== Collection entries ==
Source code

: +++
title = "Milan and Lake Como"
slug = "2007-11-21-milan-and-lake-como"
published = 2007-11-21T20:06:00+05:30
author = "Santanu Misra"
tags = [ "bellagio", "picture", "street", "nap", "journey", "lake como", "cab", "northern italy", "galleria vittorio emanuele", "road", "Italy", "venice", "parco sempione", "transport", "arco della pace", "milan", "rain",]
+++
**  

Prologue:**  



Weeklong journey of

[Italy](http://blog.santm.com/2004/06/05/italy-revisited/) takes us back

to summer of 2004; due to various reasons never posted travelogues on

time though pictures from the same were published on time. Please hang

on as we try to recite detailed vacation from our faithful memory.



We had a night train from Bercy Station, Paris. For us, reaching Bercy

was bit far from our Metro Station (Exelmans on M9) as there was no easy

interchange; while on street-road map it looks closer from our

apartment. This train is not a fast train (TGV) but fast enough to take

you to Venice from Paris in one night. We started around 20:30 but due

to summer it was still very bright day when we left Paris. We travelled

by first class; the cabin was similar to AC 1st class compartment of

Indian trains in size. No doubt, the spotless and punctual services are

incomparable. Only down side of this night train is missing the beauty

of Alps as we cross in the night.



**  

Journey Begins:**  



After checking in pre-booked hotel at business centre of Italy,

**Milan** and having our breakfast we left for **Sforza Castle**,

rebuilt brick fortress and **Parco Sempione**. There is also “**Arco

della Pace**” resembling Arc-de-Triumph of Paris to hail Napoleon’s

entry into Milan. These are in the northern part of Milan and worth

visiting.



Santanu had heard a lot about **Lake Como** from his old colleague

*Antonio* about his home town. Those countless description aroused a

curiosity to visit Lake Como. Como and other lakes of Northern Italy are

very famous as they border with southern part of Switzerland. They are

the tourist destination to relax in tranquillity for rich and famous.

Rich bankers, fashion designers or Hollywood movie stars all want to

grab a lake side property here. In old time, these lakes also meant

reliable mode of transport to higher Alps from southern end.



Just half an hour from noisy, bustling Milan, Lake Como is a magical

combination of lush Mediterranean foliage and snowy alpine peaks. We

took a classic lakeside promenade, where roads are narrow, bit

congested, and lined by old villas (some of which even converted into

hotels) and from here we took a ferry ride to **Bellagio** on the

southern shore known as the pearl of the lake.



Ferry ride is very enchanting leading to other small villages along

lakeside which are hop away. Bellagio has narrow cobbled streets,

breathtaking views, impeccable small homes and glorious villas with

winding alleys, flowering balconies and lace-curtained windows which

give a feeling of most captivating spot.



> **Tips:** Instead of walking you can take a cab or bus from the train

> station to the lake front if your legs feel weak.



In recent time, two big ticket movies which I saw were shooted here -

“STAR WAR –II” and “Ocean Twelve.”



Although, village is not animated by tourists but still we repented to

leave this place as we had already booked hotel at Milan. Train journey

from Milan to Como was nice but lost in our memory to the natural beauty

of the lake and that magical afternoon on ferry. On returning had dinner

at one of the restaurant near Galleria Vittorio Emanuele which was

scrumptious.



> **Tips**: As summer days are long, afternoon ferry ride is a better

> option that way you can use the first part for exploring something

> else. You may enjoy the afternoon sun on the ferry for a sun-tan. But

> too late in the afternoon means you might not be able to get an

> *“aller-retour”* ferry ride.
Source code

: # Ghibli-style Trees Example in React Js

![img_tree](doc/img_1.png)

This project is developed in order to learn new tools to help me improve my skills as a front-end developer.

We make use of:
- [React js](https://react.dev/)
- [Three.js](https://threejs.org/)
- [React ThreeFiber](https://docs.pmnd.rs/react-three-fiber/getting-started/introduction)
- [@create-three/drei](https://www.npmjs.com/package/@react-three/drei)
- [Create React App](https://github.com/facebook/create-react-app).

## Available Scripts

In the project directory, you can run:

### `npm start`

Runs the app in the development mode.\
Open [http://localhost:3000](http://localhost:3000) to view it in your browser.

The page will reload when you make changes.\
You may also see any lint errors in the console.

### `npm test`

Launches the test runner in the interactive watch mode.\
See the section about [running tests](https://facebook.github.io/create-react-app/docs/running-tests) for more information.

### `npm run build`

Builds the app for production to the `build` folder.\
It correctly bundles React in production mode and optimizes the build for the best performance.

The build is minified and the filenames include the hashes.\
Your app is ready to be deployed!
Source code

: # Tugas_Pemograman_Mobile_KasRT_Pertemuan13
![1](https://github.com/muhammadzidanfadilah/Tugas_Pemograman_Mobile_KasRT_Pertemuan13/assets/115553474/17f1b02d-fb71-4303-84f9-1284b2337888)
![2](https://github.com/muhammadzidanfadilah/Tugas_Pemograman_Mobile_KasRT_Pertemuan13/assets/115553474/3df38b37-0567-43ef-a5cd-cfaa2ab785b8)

== Exercise ==
The lines from the start of the entries above through the line containing "We had a night" are the ones to return, please; copy them exactly and include both ends.

== Finished exercise ==
Source code

: +++
title = "Milan and Lake Como"
slug = "2007-11-21-milan-and-lake-como"
published = 2007-11-21T20:06:00+05:30
author = "Santanu Misra"
tags = [ "bellagio", "picture", "street", "nap", "journey", "lake como", "cab", "northern italy", "galleria vittorio emanuele", "road", "Italy", "venice", "parco sempione", "transport", "arco della pace", "milan", "rain",]
+++
**  

Prologue:**  



Weeklong journey of

[Italy](http://blog.santm.com/2004/06/05/italy-revisited/) takes us back

to summer of 2004; due to various reasons never posted travelogues on

time though pictures from the same were published on time. Please hang

on as we try to recite detailed vacation from our faithful memory.



We had a night train from Bercy Station, Paris. For us, reaching Bercy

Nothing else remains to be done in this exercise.